> 提示テキスト
>>>
In [2]:
# -*- coding: utf-8 -*-
import os, re, datetime, io
from pathlib import Path
import numpy as np
import pandas as pd
import matplotlib.pyplot as plt

import tensorflow as tf
from tensorflow.keras import Sequential
from tensorflow.keras.layers import Conv2D, MaxPooling2D, Flatten, Dense, Dropout
from tensorflow.keras.optimizers import Adam
from tensorflow.keras.callbacks import CSVLogger, ReduceLROnPlateau, ModelCheckpoint

from sklearn.model_selection import StratifiedShuffleSplit
from sklearn.utils.class_weight import compute_class_weight
from sklearn.metrics import classification_report, confusion_matrix

# =========================
# パス設定（必要に応じて変更）
# =========================
# あなたのリポジトリ構成に合わせた既定値
PROCESS_DIR = r"C:\kanno\vscode\RNN-for-Human-Activity-Recognition-using-2D-Pose-Input-master\RNN-for-Human-Activity-Recognition-using-2D-Pose-Input-master\process"

# 使いたい軌跡サブフォルダ（例：正規化図のみ使うなら *_nor を指定）
# 例) ["tail_set_nor", "left_paw_nor", "right_paw_nor"]
# 例) 生の軌跡なら ["tail_set", "left_paw", "right_paw"]
SRC_SUBDIRS = [
    "left_paw_nor",
    "right_paw_nor",
    # "left_tarsal_nor",
    # "right_tarsal_nor",
]

# 出力先
MODEL_DIR = r"C:\kanno\vscode\RNN-for-Human-Activity-Recognition-using-2D-Pose-Input-master\RNN-for-Human-Activity-Recognition-using-2D-Pose-Input-master\data\models_cnn_traj"
CURVE_DIR = r"C:\kanno\vscode\RNN-for-Human-Activity-Recognition-using-2D-Pose-Input-master\RNN-for-Human-Activity-Recognition-using-2D-Pose-Input-master\data\output\learning_curve_traj"
EVAL_DIR  = r"C:\kanno\vscode\RNN-for-Human-Activity-Recognition-using-2D-Pose-Input-master\RNN-for-Human-Activity-Recognition-using-2D-Pose-Input-master\data\output\learning_curve_traj"
<<<
(グラフ読解用データ)
>>>
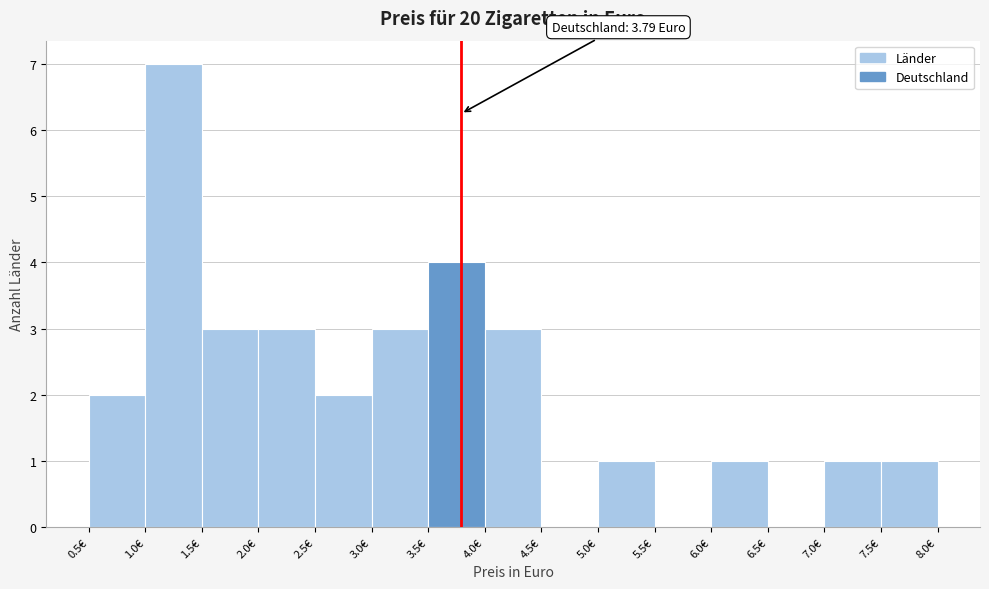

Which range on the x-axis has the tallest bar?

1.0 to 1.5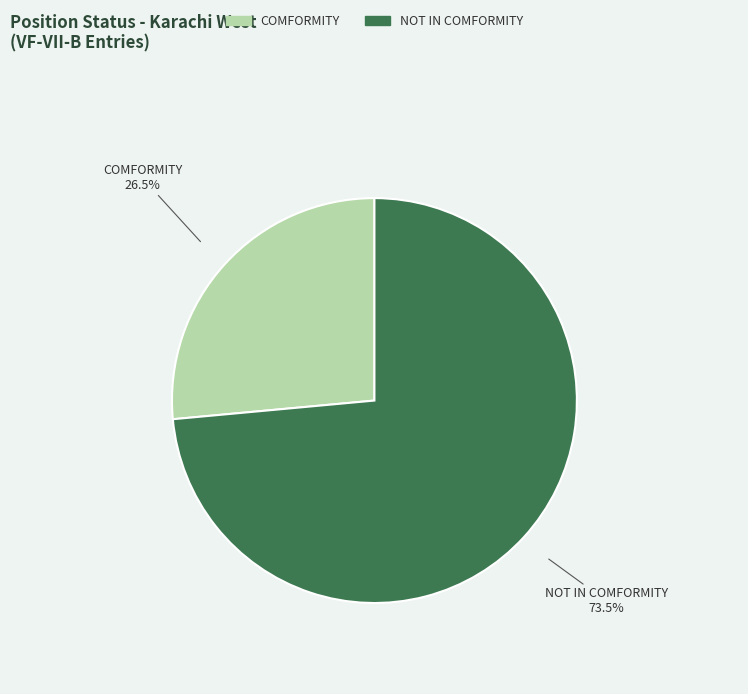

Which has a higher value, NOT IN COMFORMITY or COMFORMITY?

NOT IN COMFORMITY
<<<
> 課題 A
上のPythonコードの内容を2文で要約せよ。
> 課題 B
上のPythonコードについて、次の問いに短く答えてください。
(i) SRC_SUBDIRSでコメントアウトされている2つのサブフォルダ名は何か。
(ii) tensorflow.keras.callbacksから読み込まれている3つの名前は何か。
(iii) CURVE_DIRと同じパスが設定されている変数は何か。
> 課題 C
上のPythonコードの最後の行に続く部分を書け。

> 解答 A
このPythonコードは、TensorFlowのKerasからConv2DやDenseなどの層、Adam、CSVLoggerなどのコールバックを読み込み、scikit-learnからデータ分割、クラス重みの計算、評価のための関数を読み込んでいる。続いて、処理元のPROCESS_DIR、使用する軌跡サブフォルダとしてleft_paw_norとright_paw_nor、出力先のMODEL_DIR、CURVE_DIR、EVAL_DIRのパスを設定している。

> 解答 B
(i) left_tarsal_norとright_tarsal_nor
(ii) CSVLogger、ReduceLROnPlateau、ModelCheckpoint
(iii) EVAL_DIR

> 解答 C
# ★ 学習ログの保存先（任意のパスを指定）
LOG_DIR   = r"C:\kanno\vscode\RNN-for-Human-Activity-Recognition-using-2D-Pose-Input-master\RNN-for-Human-Activity-Recognition-using-2D-Pose-Input-master\data\output\logs_traj"

os.makedirs(MODEL_DIR, exist_ok=True)
os.makedirs(CURVE_DIR, exist_ok=True)
os.makedirs(EVAL_DIR,  exist_ok=True)
os.makedirs(LOG_DIR,   exist_ok=True)

# =========================
# ハイパパラメータ
# =========================
IMG_SIZE = (300, 300)
BATCH_SIZE = 16
EPOCHS = 200
VAL_RATIO = 0.15
LEARNING_RATE = 5e-6
AUGMENT = True  # 軽いDataAugを入れる場合は True

# =========================
# クラスとラベル推定
# =========================
# 3クラス分類：one, two, normal
CLASSES = ["one", "two", "normal"]
NAME2IDX = {c:i for i,c in enumerate(CLASSES)}

def infer_label_from_path(p: Path):
    """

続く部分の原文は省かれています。